Jon Snow kept making emotional, impractical decisions, from rushing Ramsay’s army to sticking with Dany until it was way too late.
One of many times Cersei overplayed her hand. Image: HBO/Game of Thrones
Cersei kept overplaying her hand, being far too hostile and cruel to her rivals, allies, and even her own family (who all made things much more difficult for her). With her own back against the wall, Cersei needlessly provoked Daenerys by having Daenerys’ close advisor and friend Missandei decapitated in front her, wasting her potential as a hostage and ignoring heartfelt, sensible appeals from both of her brothers to choose other courses of action that would have strengthened her position. Cersei’s being so isolated in the end was more a result of her own vindictive actions than anything else.
Ramsay often let his cruelty overtake his rationality, taking out his own father, seeming to kill or killing prisoners of war repeatedly when hostages could have been valuable or his own forces could have used the extra men, and shooting arrows into his own forces at the Battle of the Bastards.
Even while Winterfell was being overrun by wights, Sansa was being as petty as ever when it came to expressing her dislike of Daenerys. Instead of skillfully assessing and playing the situation, Sansa broadcast her distaste for Dany brazenly and in public situations, lacking subtlety where subtlety was warranted. As much fun as it was for her to disdainfully ask “What do dragons eat, anyway?” in the moment, there was a good chance the (later-Mad) Dragon Queen would have returned with her last dragon and roasted Sansa and all of Winterfell because of the barely restrained hostility Sansa had repeatedly expressed towards Daenerys, hostility that did not actually help advance Sansa’s or Winterfell’s interests but instead helped push Daenerys over the edge and made her even more dangerous to the North. Sansa and Winterfell, then, were fortunate that Jon (whom Sansa consistently doubted and challenged) risked it all to take Daenerys out when he did. Even back in season 7, Arya and Sansa fell for Littlefinger’s plan and turned against each other, each flirting with killing the other. Sansa only realized she was being played after a last-minute conversation with Bran, the mystical all-knowing Three-Eyed Raven.

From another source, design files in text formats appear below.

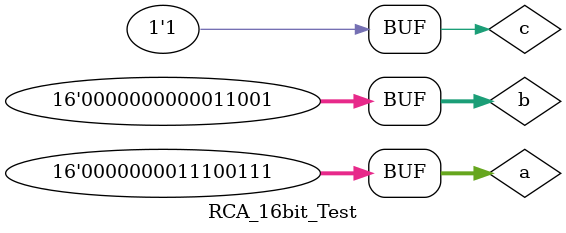
<source format=v>
`timescale 1ns / 1ps


module RCA_16bit_Test;

	// Inputs
	reg [15:0] a;
	reg [15:0] b;
	reg c;

	// Outputs
	wire [15:0] S;
	wire C;

	// Instantiate the Unit Under Test (UUT)
	RCA_16bit uut (
		.a(a), 
		.b(b), 
		.c(c), 
		.S(S), 
		.C(C)
	);

	initial begin
		$monitor ("a = %d, b = %d, c = %d, S = %d, C = %d", a, b, c, S, C);
		// Initialize Inputs

		a = 16'd65500; b = 16'd36; c = 0; // S = 0 C = 1
		#100;
		a = 16'd65530; b = 16'd6; c = 1; // S = 1 C = 1
		#100;
		a = 16'd231; b = 16'd25; c = 0; // S = 256 C = 0
		#100;
		a = 16'd21150; b = 16'd14256; c = 1; // S = 35407 C = 0
		#100;
		a = 16'd231; b = 16'd0; c = 0; // S = 231 C = 0
		#100;
		a = 16'd231; b = 16'd25; c = 1; // S = 257 C = 0
		#100;
	end
      
endmodule


</source>
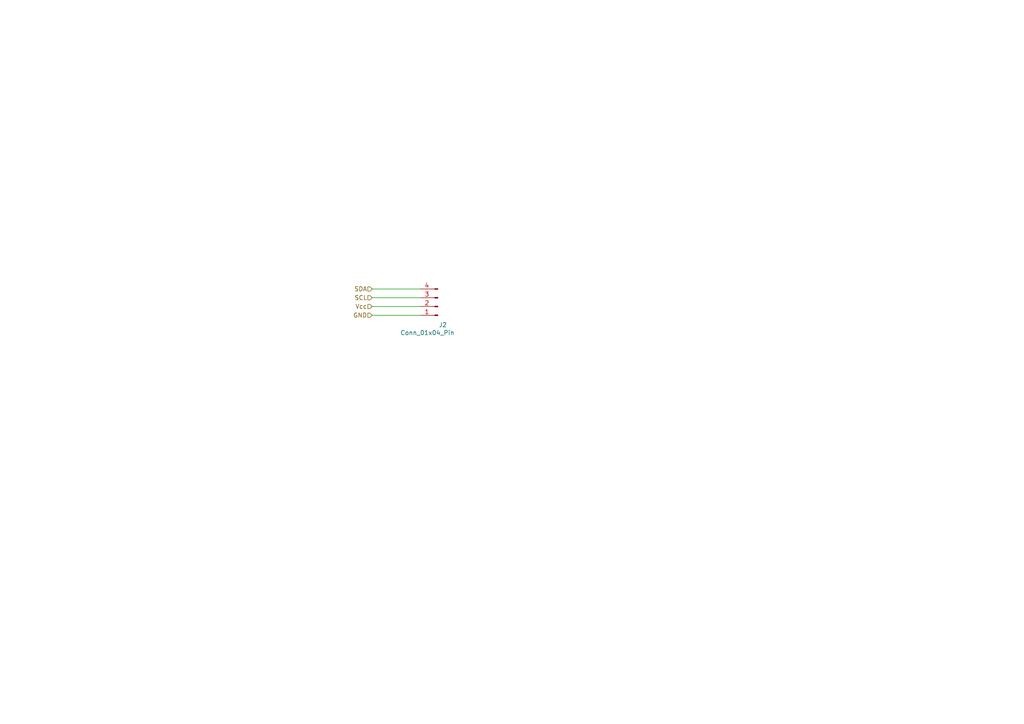
<source format=kicad_sch>
(kicad_sch
	(version 20250114)
	(generator "eeschema")
	(generator_version "9.0")
	(uuid "f9158964-ad1a-4bac-80b1-c7c3f7987f35")
	(paper "A4")
	
	(wire
		(pts
			(xy 107.95 86.36) (xy 121.92 86.36)
		)
		(stroke
			(width 0)
			(type default)
		)
		(uuid "1ce97f1a-c6e8-43bb-b9b9-01f06b74ad02")
	)
	(wire
		(pts
			(xy 107.95 91.44) (xy 121.92 91.44)
		)
		(stroke
			(width 0)
			(type default)
		)
		(uuid "482663cb-5a92-4d1d-9f8e-17d5484cfb0b")
	)
	(wire
		(pts
			(xy 107.95 88.9) (xy 121.92 88.9)
		)
		(stroke
			(width 0)
			(type default)
		)
		(uuid "9e0e3049-0ae5-461b-9e00-9cee7e84de8f")
	)
	(wire
		(pts
			(xy 107.95 83.82) (xy 121.92 83.82)
		)
		(stroke
			(width 0)
			(type default)
		)
		(uuid "e6362756-52da-4f37-9fa4-855303186316")
	)
	(hierarchical_label "Vcc"
		(shape input)
		(at 107.95 88.9 180)
		(effects
			(font
				(size 1.27 1.27)
			)
			(justify right)
		)
		(uuid "b5b7f4ea-a741-420f-a954-507504438771")
	)
	(hierarchical_label "SCL"
		(shape input)
		(at 107.95 86.36 180)
		(effects
			(font
				(size 1.27 1.27)
			)
			(justify right)
		)
		(uuid "b7a6ba05-1263-4a6a-9474-7842eb0b6d0e")
	)
	(hierarchical_label "GND"
		(shape input)
		(at 107.95 91.44 180)
		(effects
			(font
				(size 1.27 1.27)
			)
			(justify right)
		)
		(uuid "c8e9ec5f-8278-4ab3-b8e6-df212a8311db")
	)
	(hierarchical_label "SDA"
		(shape input)
		(at 107.95 83.82 180)
		(effects
			(font
				(size 1.27 1.27)
			)
			(justify right)
		)
		(uuid "cdbcb064-0a9c-4c64-b943-01cc0d990755")
	)
	(symbol
		(lib_id "Connector:Conn_01x04_Pin")
		(at 127 88.9 180)
		(unit 1)
		(exclude_from_sim no)
		(in_bom yes)
		(on_board yes)
		(dnp no)
		(uuid "7cb376ba-9b20-44b5-ad8a-474494357222")
		(property "Reference" "J1"
			(at 127.254 94.234 0)
			(effects
				(font
					(size 1.27 1.27)
				)
				(justify right)
			)
		)
		(property "Value" "Conn_01x04_Pin"
			(at 116.078 96.52 0)
			(effects
				(font
					(size 1.27 1.27)
				)
				(justify right)
			)
		)
		(property "Footprint" "OLED-SSD1306:SSD1306-0.91-OLED-4pin-128x32"
			(at 127 88.9 0)
			(effects
				(font
					(size 1.27 1.27)
				)
				(hide yes)
			)
		)
		(property "Datasheet" "~"
			(at 127 88.9 0)
			(effects
				(font
					(size 1.27 1.27)
				)
				(hide yes)
			)
		)
		(property "Description" "Generic connector, single row, 01x04, script generated"
			(at 127 88.9 0)
			(effects
				(font
					(size 1.27 1.27)
				)
				(hide yes)
			)
		)
		(pin "3"
			(uuid "a85ed7e0-d96b-49b7-bd08-801b4dbf1b31")
		)
		(pin "2"
			(uuid "3257b19c-9124-4a23-bcc1-9b598802bb1a")
		)
		(pin "1"
			(uuid "5281452f-62bd-4868-ba60-57ac676a98fe")
		)
		(pin "4"
			(uuid "f7c8a92a-69a3-4e7a-a7e8-f5c2810525bb")
		)
		(instances
			(project ""
				(path "/fade6638-4e22-4fdd-8807-944beeb130ad/0032fa72-ac59-4218-be72-f997fa7d8d03/7d4d5eec-9ea4-4217-a71e-db79e44f0187"
					(reference "J2")
					(unit 1)
				)
				(path "/fade6638-4e22-4fdd-8807-944beeb130ad/7560e8d7-2115-4052-abf3-3690798ba6d5/7d4d5eec-9ea4-4217-a71e-db79e44f0187"
					(reference "J1")
					(unit 1)
				)
			)
		)
	)
)

</source>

Without magical intervention, the Stark sisters were on a collision course that would have left one or both of them dead.

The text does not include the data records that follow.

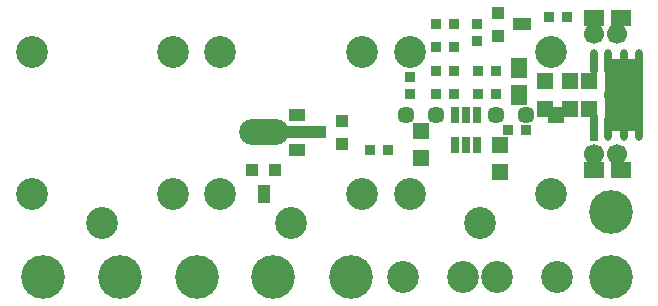
<source format=gts>
%FSLAX42Y42*%
%MOMM*%
G71*
G01*
G75*
%ADD10R,1.27X0.91*%
%ADD11R,0.91X0.91*%
%ADD12R,3.05X6.00*%
%ADD13R,0.50X2.00*%
%ADD14O,0.50X2.00*%
%ADD15R,1.25X1.25*%
%ADD16R,1.25X1.50*%
%ADD17R,1.50X1.25*%
%ADD18R,0.75X0.75*%
%ADD19R,1.30X0.90*%
%ADD20R,0.90X0.90*%
%ADD21R,0.90X1.30*%
%ADD22O,4.00X2.00*%
%ADD23R,1.25X0.90*%
%ADD24R,2.55X0.90*%
%ADD25R,0.51X1.27*%
%ADD26C,0.50*%
%ADD27C,2.00*%
%ADD28C,1.50*%
%ADD29C,0.25*%
%ADD30R,4.50X4.50*%
%ADD31R,3.35X2.00*%
%ADD32C,1.50*%
%ADD33C,2.50*%
%ADD34C,1.25*%
%ADD35C,3.50*%
%ADD36R,1.47X1.12*%
%ADD37R,1.12X1.12*%
%ADD38R,3.25X6.20*%
%ADD39R,0.70X2.20*%
%ADD40O,0.70X2.20*%
%ADD41R,1.45X1.45*%
%ADD42R,1.45X1.70*%
%ADD43R,1.70X1.45*%
%ADD44R,0.95X0.95*%
%ADD45R,1.50X1.10*%
%ADD46R,1.10X1.10*%
%ADD47R,1.10X1.50*%
%ADD48O,4.20X2.20*%
%ADD49R,1.45X1.10*%
%ADD50R,2.75X1.10*%
%ADD51R,0.71X1.47*%
%ADD52C,1.70*%
%ADD53C,2.70*%
%ADD54C,1.45*%
%ADD55C,3.70*%
D36*
X2852Y-1093D02*
D03*
D37*
X3055Y-999D02*
D03*
Y-1190D02*
D03*
D38*
X5440Y-778D02*
D03*
D39*
X5188Y-1057D02*
D03*
D40*
X5312D02*
D03*
X5442D02*
D03*
X5567D02*
D03*
Y-497D02*
D03*
X5442D02*
D03*
X5312D02*
D03*
X5188D02*
D03*
D41*
X4985Y-893D02*
D03*
Y-662D02*
D03*
X4772Y-893D02*
D03*
Y-662D02*
D03*
X4395Y-1198D02*
D03*
Y-1427D02*
D03*
X3722Y-1082D02*
D03*
Y-1312D02*
D03*
X5147Y-662D02*
D03*
Y-893D02*
D03*
X4865Y-943D02*
D03*
D42*
X4553Y-547D02*
D03*
Y-778D02*
D03*
D43*
X5188Y-123D02*
D03*
Y-1415D02*
D03*
X5417D02*
D03*
Y-123D02*
D03*
D44*
X3628Y-622D02*
D03*
Y-772D02*
D03*
X4197Y-322D02*
D03*
Y-173D02*
D03*
X4360Y-772D02*
D03*
X4210D02*
D03*
X4360Y-572D02*
D03*
X4210D02*
D03*
X3447Y-1243D02*
D03*
X3297D02*
D03*
X4810Y-120D02*
D03*
X4960D02*
D03*
X4460Y-1070D02*
D03*
X4610D02*
D03*
X3850Y-772D02*
D03*
X4000D02*
D03*
Y-372D02*
D03*
X3850D02*
D03*
X4000Y-173D02*
D03*
X3850D02*
D03*
X3850Y-572D02*
D03*
X4000D02*
D03*
D45*
X4580Y-180D02*
D03*
D46*
X4380Y-275D02*
D03*
Y-85D02*
D03*
X2488Y-1415D02*
D03*
X2298D02*
D03*
D47*
X2392Y-1615D02*
D03*
D48*
X2398Y-1093D02*
D03*
D49*
X2677Y-1243D02*
D03*
Y-943D02*
D03*
D50*
Y-1093D02*
D03*
D51*
X4105Y-1198D02*
D03*
X4010D02*
D03*
Y-943D02*
D03*
X4105D02*
D03*
X4200D02*
D03*
Y-1198D02*
D03*
D52*
X5362Y-778D02*
D03*
X5188Y-262D02*
D03*
X5388D02*
D03*
Y-1277D02*
D03*
X5188D02*
D03*
D53*
X4228Y-1865D02*
D03*
X4828Y-1615D02*
D03*
X3628Y-415D02*
D03*
Y-1615D02*
D03*
X4828Y-415D02*
D03*
X2627Y-1865D02*
D03*
X1027Y-1865D02*
D03*
X3228Y-415D02*
D03*
X1627Y-415D02*
D03*
X428D02*
D03*
X3228Y-1615D02*
D03*
X2027Y-415D02*
D03*
Y-1615D02*
D03*
X1627Y-1615D02*
D03*
X428D02*
D03*
X4880Y-2317D02*
D03*
X4370D02*
D03*
X4083D02*
D03*
X3572D02*
D03*
D54*
X4610Y-943D02*
D03*
X4360D02*
D03*
X3850D02*
D03*
X3595D02*
D03*
D55*
X5330Y-1770D02*
D03*
X1825Y-2317D02*
D03*
X3128D02*
D03*
X5330D02*
D03*
X1176D02*
D03*
X2474D02*
D03*
X528D02*
D03*
M02*

</source>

If you think stupidity is not one of the more ever-present, all-powerful forces in war, politics, and life, I’m not sure you’re paying attention to the news…
In the very last episode of the final season of Game of Thrones, when the leaders of Westeros decided to go with Bran “the Broken” as an elected king, Robin Arryn—yes, the whiny brat who was still sucking on his crazy mother’s teat well into what we would now call grade-school years and who smashed Sansa’s snow castle of Winterfell in a tantrum—had a seat at the table with the “great” leaders who were left. There was no Tywin Lannister, no Olenna Tyrell, no Doran Martell, no Eddard Stark, no Stannis Baratheon; they were all dead by the end of the show, as were most of their top advisors. Barely-not-still-children like Robin, Bran, Sansa, and Gendry and people who never thought they’d be leading realms or never thought they would be leading at this time were generally the ones left standing in their wake, along with lacklusters like Edmure Tully, who, sadly, could accurately claim to be “one of the senior lords in the country” at the council that elected Bran king.
The very makeup of the council, then, was a testament to the messy chaos that characterized the closing phases of the conflicts in Westeros. Quite often in the real world, wars devolve into Pyrrhic stalemates, with sides whittled down to shadows of their former selves as the war grinds on, with the bold and creative and even competent leaders dwindling ever more in quantity as the conflict grinds on. The final seasons, especially season 8, demonstrate this reality usefully and impart to viewers how messy war can really be in a way few shows have.